Aviation News

June 5, 2017

Gulf Diplomatic Crisis Hits Qatar Aviation

As part of a political conflict that has built over the past several years, Saudi Arabia, Bahrain, the United Arab Emirates, and Egypt have severed diplomatic ties with their Persian Gulf neighbor Qatar. This development will have wide-ranging impacts, including a severe disruption to aviation in the region. Air traffic rights, including landings and overflights, were quickly said to be in jeopardy following announcement of the diplomatic rift.
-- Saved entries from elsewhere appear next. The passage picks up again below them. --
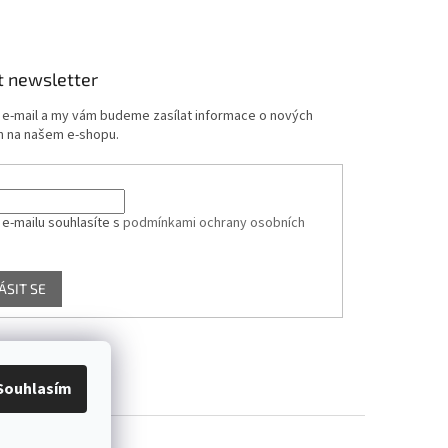
t newsletter
j e-mail a my vám budeme zasílat informace o nových
 na našem e-shopu.
 e-mailu souhlasíte s
podmínkami ochrany osobních
ÁSIT SE
Souhlasím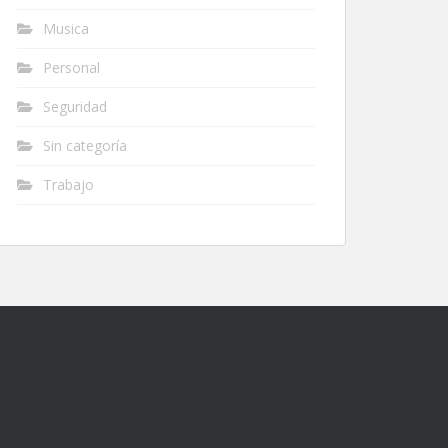
Musica
Personal
Seguridad
Sin categoría
Trabajo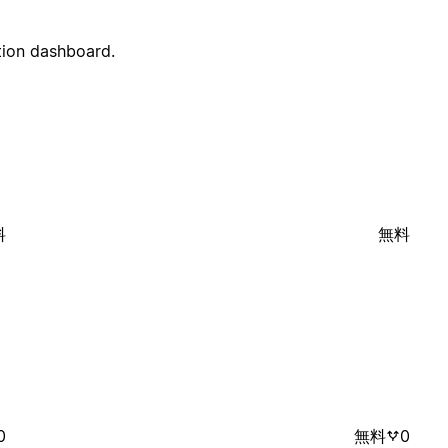
tion dashboard.
料
無料
0
無料
0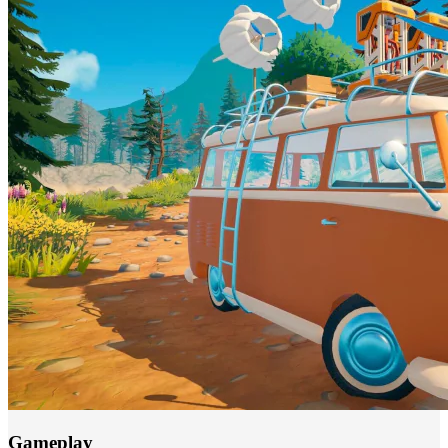
Gameplay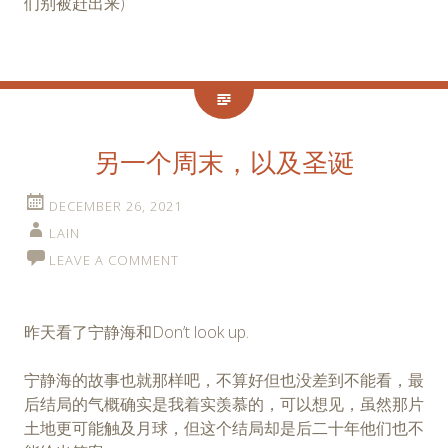
们别被赶出来)
另一个周末，以及圣诞
DECEMBER 26, 2021
LAIN
LEAVE A COMMENT
昨天看了宁静海和Don’t look up.
宁静海的故事也就那样吧，不算好但也没差到不能看，最
后结局的气概确实是我着实羡慕的，可以想见，虽然那片
土地更可能触及月球，但这个结局却是后二十年他们也不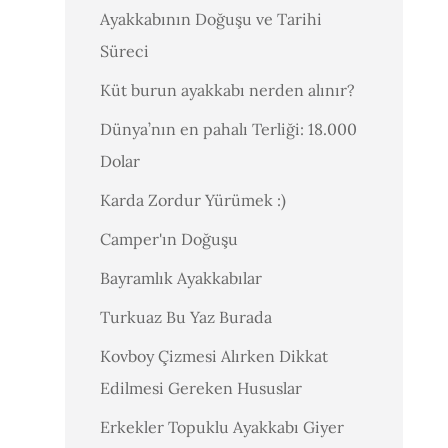
Ayakkabının Doğuşu ve Tarihi
Süreci
Küt burun ayakkabı nerden alınır?
Dünya’nın en pahalı Terliği: 18.000
Dolar
Karda Zordur Yürümek :)
Camper'ın Doğuşu
Bayramlık Ayakkabılar
Turkuaz Bu Yaz Burada
Kovboy Çizmesi Alırken Dikkat
Edilmesi Gereken Hususlar
Erkekler Topuklu Ayakkabı Giyer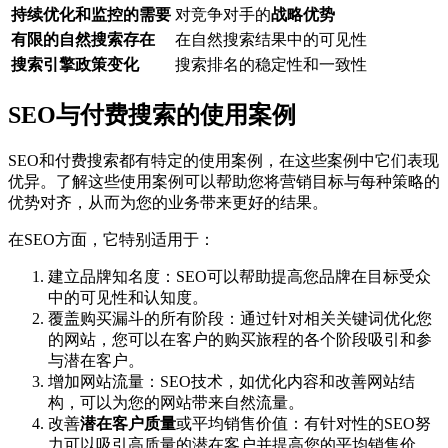
持续优化和监控的需要
对竞争对手的
战略优势
有限的自然搜索存在
在自然搜索结果中的可见性
搜索引擎政策变化
搜索排名的稳定性和一致性
SEO与付费搜索的使用案例
SEO和付费搜索都有特定的使用案例，在这些案例中它们表现
优异。了解这些使用案例可以帮助您将营销目标与每种策略的
优势对齐，从而为您的业务带来更好的结果。
在SEO方面，它特别适用于：
建立品牌知名度：SEO可以帮助提高您品牌在目标受众
中的可见性和认知度。
覆盖购买漏斗的所有阶段：通过针对相关关键词优化您
的网站，您可以在客户的购买旅程的各个阶段吸引和参
与潜在客户。
增加网站流量：SEO技术，如优化内容和改善网站结
构，可以为您的网站带来自然流量。
改善
潜在客户质量
或平均销售价值：有针对性的SEO努
力可以吸引高质量的潜在客户并提高您的平均销售价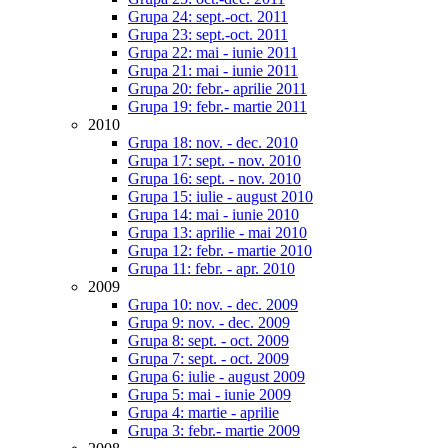
Grupa 24: sept.-oct. 2011
Grupa 23: sept.-oct. 2011
Grupa 22: mai - iunie 2011
Grupa 21: mai - iunie 2011
Grupa 20: febr.- aprilie 2011
Grupa 19: febr.- martie 2011
2010
Grupa 18: nov. - dec. 2010
Grupa 17: sept. - nov. 2010
Grupa 16: sept. - nov. 2010
Grupa 15: iulie - august 2010
Grupa 14: mai - iunie 2010
Grupa 13: aprilie - mai 2010
Grupa 12: febr. - martie 2010
Grupa 11: febr. - apr. 2010
2009
Grupa 10: nov. - dec. 2009
Grupa 9: nov. - dec. 2009
Grupa 8: sept. - oct. 2009
Grupa 7: sept. - oct. 2009
Grupa 6: iulie - august 2009
Grupa 5: mai - iunie 2009
Grupa 4: martie - aprilie
Grupa 3: febr.- martie 2009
Shortly after news broke of the crisis, major airlines including Etihad, Emirates, FlyDubai, Air Arabia, and Saudia suspended all traffic into Doha, while Qatar Airways has begun to cut flights to destinations across the Saudi-led group of nations. As the major business centers in the region, the Doha-Dubai route is extremely busy, with roughly 30 daily round-trips between the two cities.

What remains to be seen is the full extent of the airspace impact in the Gulf. A large portion of the airspace in the region is controlled by Bahrain, and primary routes in and out of Qatar require utilization of Saudi airspace, Bahraini airspace, or both. As of midday Monday US time, Qatari aircraft could still be seen operating in the airspace of each of the countries involved, but NOTAMs taking effect on June 6th will begin to change the situation.

Bahrain has posted notices indicating that while overflights will not be prohibited entirely for Qatari-registered aircraft, routings and entry and exit waypoints will be severely restricted. Saudi Arabia, the UAE, and Egypt, however, have announced a full closure of their airspace to Qatar. This leaves aircraft going to or from Qatar with only Bahraini or Iranian airspace as options. Any flight departing Qatar for points west, including Europe and North America, will likely need to operate a northerly route through the heavily saturated airways of Iran or Turkey. Iraqi airspace is also an option, though its usability is not always assured. Routes that use Iraq will then cross into Turkey, as Syrian airspace is typically avoided.

Regional airspace boundaries in the Middle East (map: ICAO)

While the denial of overflight rights does not entirely prevent Qatari aircraft from departing the Gulf region, it poses serious challenges for flight planning and operations. The northern route out of the Gulf will likely result in payload restrictions or longer flight times on many routes.

The severity of the direct impact will vary from route to route, and not every westbound flight from Qatar will be affected significantly, but longer flight times with minimal time for contingency planning will have a ripple effect on operations as a whole. With little notice, schedule changes will potentially impact crew duty, aircraft utilization, maintenance schedules, and any interline connections across the system.

As the situation develops, air traffic rights have the potential to play a key role in diplomatic efforts to alleviate the overarching crisis, as aviation has developed into a major industry in the Persian Gulf. The progression of the diplomatic crisis and the full extent to which air traffic will be disrupted are difficult to predict, but passengers should likely expect delays and cancellations for at least the next several days.